Ленин
Шрифт:
Владимир Ленин лежал в темной комнате боковой пристройки Кремля, долгие месяцы сражаясь со смертью.
Фанни Каплан целилась хорошо. Казалось, что она специально обрекла диктатора на мучения за те муки, которые он принес народу.
Пуля, застряв в кости, пробила важные нервные узлы. Окружавшие раненого врачи всю надежду возлагали на силу этого коренастого плечистого человека с куполообразным черепом, монгольскими скулами и раскосыми, теперь постоянно прикрытыми синими веками глазами.
Сознание возвращалось к больному редко и ненадолго.
Сутки тянулись в страданиях,
Наступали мгновения, когда он лежал неподвижно с холодными парализованными руками и ногами.
— Паралич? — спрашивали, глядя друг на друга, врачи.
Но раненый внезапно поднимал руку и вновь начинал писать на невидимой бумаге и отрывисто бормотать:
— Жизнь… счастье… Елена… все для революции, товарищи!..
Потом он боролся с наблюдавшими за ним санитарами, пытался поднять тяжелые опухшие веки и кричал:
— Дзержинский… Торквемада… жандарм Федоренко — пес поганый… бешеный… К стенке их!.. Скажи мне… Феликс Эдмундович… это китайцы задушили… Петеньку… Дора… Дора… ахах! Дора Фрумкин… Где Дора? Товарищи… скажите Плеханову, что… трудно убивать…
Он стонал долго, жалобно, а из-под синих век выкатывалась слеза и замирала внезапно, будто замерзая на выступающей, костистой, обтянутой желтой кожей скуле.
Он скрежетал зубами и шевелил бледными, распухшими губами, невыразительно шепча:
— Социализм, всеобщее равенство… ерунда!.. миражи!.. Для начала долой свободу… это не для пролетариата… потом террор… такой, чтобы Иван Грозный… содрогался в гробу… и так полвека, а может, и целое столетие… Тогда… родится единственная добродетель… единственная опора социализма… жертвенность… Ужасом высвободить тела… преобразовать души… Не сердись, не смотри строго, Елена!.. Таков наказ… ужасный… Это не я!..
Он снова впадал в небытие. Блуждающие в мозгу мысли улетали в темноту; он чувствовал, что скатывается в бездну… оказывается в круговороте обломков миров, растерзанных человеческих тел, увлекаемый могучим потоком…
Он хрипел, издавая безумные слова без связи и смысла, ослабевал, погружаясь в молчание, неподвижный, почти мертвый.

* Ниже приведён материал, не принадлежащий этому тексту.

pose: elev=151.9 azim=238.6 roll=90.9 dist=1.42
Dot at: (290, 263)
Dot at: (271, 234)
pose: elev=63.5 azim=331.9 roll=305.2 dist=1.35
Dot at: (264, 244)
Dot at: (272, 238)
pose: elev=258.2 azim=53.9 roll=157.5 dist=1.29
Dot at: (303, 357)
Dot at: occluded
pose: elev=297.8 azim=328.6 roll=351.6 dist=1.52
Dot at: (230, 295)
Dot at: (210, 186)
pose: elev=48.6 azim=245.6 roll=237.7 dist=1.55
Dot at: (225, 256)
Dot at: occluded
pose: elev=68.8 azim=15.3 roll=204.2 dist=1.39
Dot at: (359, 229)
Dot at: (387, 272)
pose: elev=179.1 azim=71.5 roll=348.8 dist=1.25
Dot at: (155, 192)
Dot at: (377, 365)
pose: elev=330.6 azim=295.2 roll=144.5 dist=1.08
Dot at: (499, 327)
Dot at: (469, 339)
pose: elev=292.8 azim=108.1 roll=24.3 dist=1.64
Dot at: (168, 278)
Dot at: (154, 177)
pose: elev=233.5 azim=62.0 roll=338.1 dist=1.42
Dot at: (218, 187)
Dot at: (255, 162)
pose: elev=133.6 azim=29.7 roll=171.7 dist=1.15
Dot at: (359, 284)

Тогда врачи склонялись над ним, щупали пульс, прислушивались, бьется ли еще сердце Ленина — сердце никому неизвестное, таинственное, как Россия, — увлекательная и безразличная, преступная и святая, мрачная и просветленная, ненавидящая и любящая, склоняющая голову, как крылатый Божий серафим, и поднимающая дерзкое обличье Люцифера; стонущая, как сирота на перепутье дорог, и пугающая диким свистом и окриком жестокого вожака Стеньки Разина; плачущая кровавыми слезами Христа и окунающая в братскую кровь, словно татарский захватчик.
Так думал преданный диктатору, обожающий его доктор Крамер, подавленный и угнетенный тревогой за жизнь друга.
Но сердце его еще билось слабым, едва слышным пульсом.
Только спустя три недели раскрылись черные раскосые глаза и с удивлением осмотрели полутемную комнату, маячившие во мраке заботливые, беспокойные лица Надежды Константиновны и врачей.
Он начал говорить слабым голосом.
Расспрашивал о происходящем и снова впадал в сон или обморок.
Однако сознание стало возвращаться все чаще. Только иногда у него цепенели правая рука и нога, он не мог сделать никакого движения и произнести ни слова.
Иногда он хотел что-то сказать или спросить, но язык отказывался его слушать, он бормотал, издавая отрывистое ворчание и брызжа слюной.
— Паралитический признак… — шептали врачи.
Однако Ленин справлялся с этими приступами. Он начинал говорить и снова свободно передвигался.
Надежда Константиновна заметила, что лицо больного все чаще искажается, он морщит лоб и щурит глаза.
Она наклонилась к нему и спросила:
— Может, ты хочешь чего-нибудь? Скажи мне!
Он показал знаком, чтобы она наклонилась ниже, и прошептал:
— Мой мозг начал работать… Я должен подумать над разными делами… Мне надо побыть одному…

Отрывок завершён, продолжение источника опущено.